Washington
Washington Post editorial board has zero people of color
Jonathan Capehart. Screenshot: MSNBC
Jonathan Capehart give up the Washington Publish editorial board after a dispute over an editorial about 2024 politics, leaving the paper with an all-white editorial board, Axios has realized.
Why it issues: Capehart left the board at a time when the Publish — primarily based in a metropolis the place almost half the inhabitants is Black — is swirling in inner discontent over the paper’s management.
By comparability, the New York Instances editorial board has three individuals of colour.
State of play: Since becoming a member of the Publish as a member of its editorial board in 2007, Capehart has change into one of many paper’s most seen and influential faces.
- Capehart — who stays a Publish columnist, affiliate editor and podcaster — give up in December as a member of the board, which debates editorials that characterize the views of the Publish as an establishment.

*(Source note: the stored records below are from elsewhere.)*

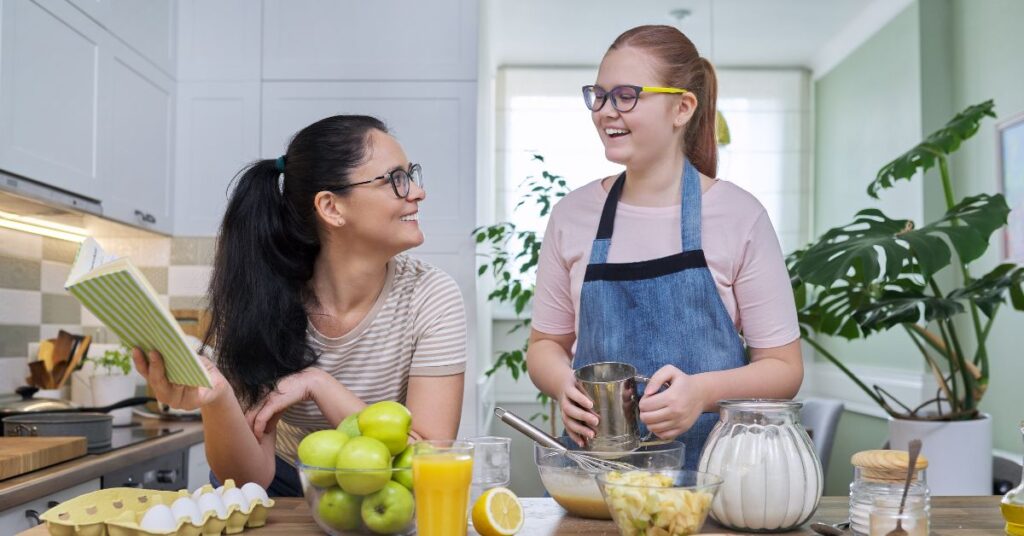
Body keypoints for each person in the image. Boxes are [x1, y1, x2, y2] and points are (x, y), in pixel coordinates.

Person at [133, 115, 467, 495]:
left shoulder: (432, 296)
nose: (418, 193)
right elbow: (249, 477)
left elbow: (428, 462)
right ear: (331, 207)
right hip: (280, 490)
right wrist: (217, 399)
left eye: (412, 175)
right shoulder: (263, 294)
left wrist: (319, 385)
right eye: (396, 180)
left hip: (386, 489)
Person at [525, 25, 802, 469]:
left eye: (626, 95)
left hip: (711, 485)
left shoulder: (740, 215)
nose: (605, 111)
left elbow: (784, 369)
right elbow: (544, 345)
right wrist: (563, 384)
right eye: (599, 95)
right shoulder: (571, 216)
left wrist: (702, 394)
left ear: (682, 108)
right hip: (593, 485)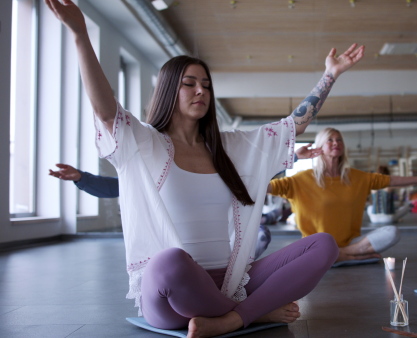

- He was the one Black particular person on the board for the previous 15 years.
What occurred: Capehart, a Black and homosexual Pulitzer winner, left the board in early December after a disagreement over a Dec. 6. editorial in regards to the runoff between Sen. Raphael Warnock (D-Ga.) and Herschel Walker.
- He turned in his resignation to Publish editorial web page editor David Shipley shortly after the piece ran.
- A Publish spokesperson instructed Axios that the Publish’s Opinion part “is dedicated to various illustration in all its pages” and that the part “plans to additional develop the vary of voices within the months to return.”
- “Writers like Keith Richburg and Mili Mitra frequently contribute editorials. In latest months, the part additionally introduced the addition of a number of contributing columnists together with Theodore Johnson, Natasha Sarin and Bina Venkataraman, amongst a number of others,” the spokesperson stated.
The large image: The run-in between Capehart and the Publish underscores the yearslong tensions on the paper over cultural points.
- Wesley Lowrey, a Black, Pulitzer Prize-winning former Publish columnist, steered in a 2020 tweet shortly after leaving the paper that his job was threatened “for talking out about mainstream media failures to correctly cowl and contextualize problems with race.”
What to observe: The Washington Publish continues to face enterprise strain as opponents just like the New York Instances develop.
- The Publish didn’t break even final 12 months, due to heavy investments in new editorial verticals meant to develop its nationwide footprint.
- Prime-level executives from the Publish’s newsroom and enterprise aspect participated in an offsite retreat two weeks in the past to debate the paper’s technique and focus, one month after the paper lower 20 newsroom jobs and shut down its gaming part.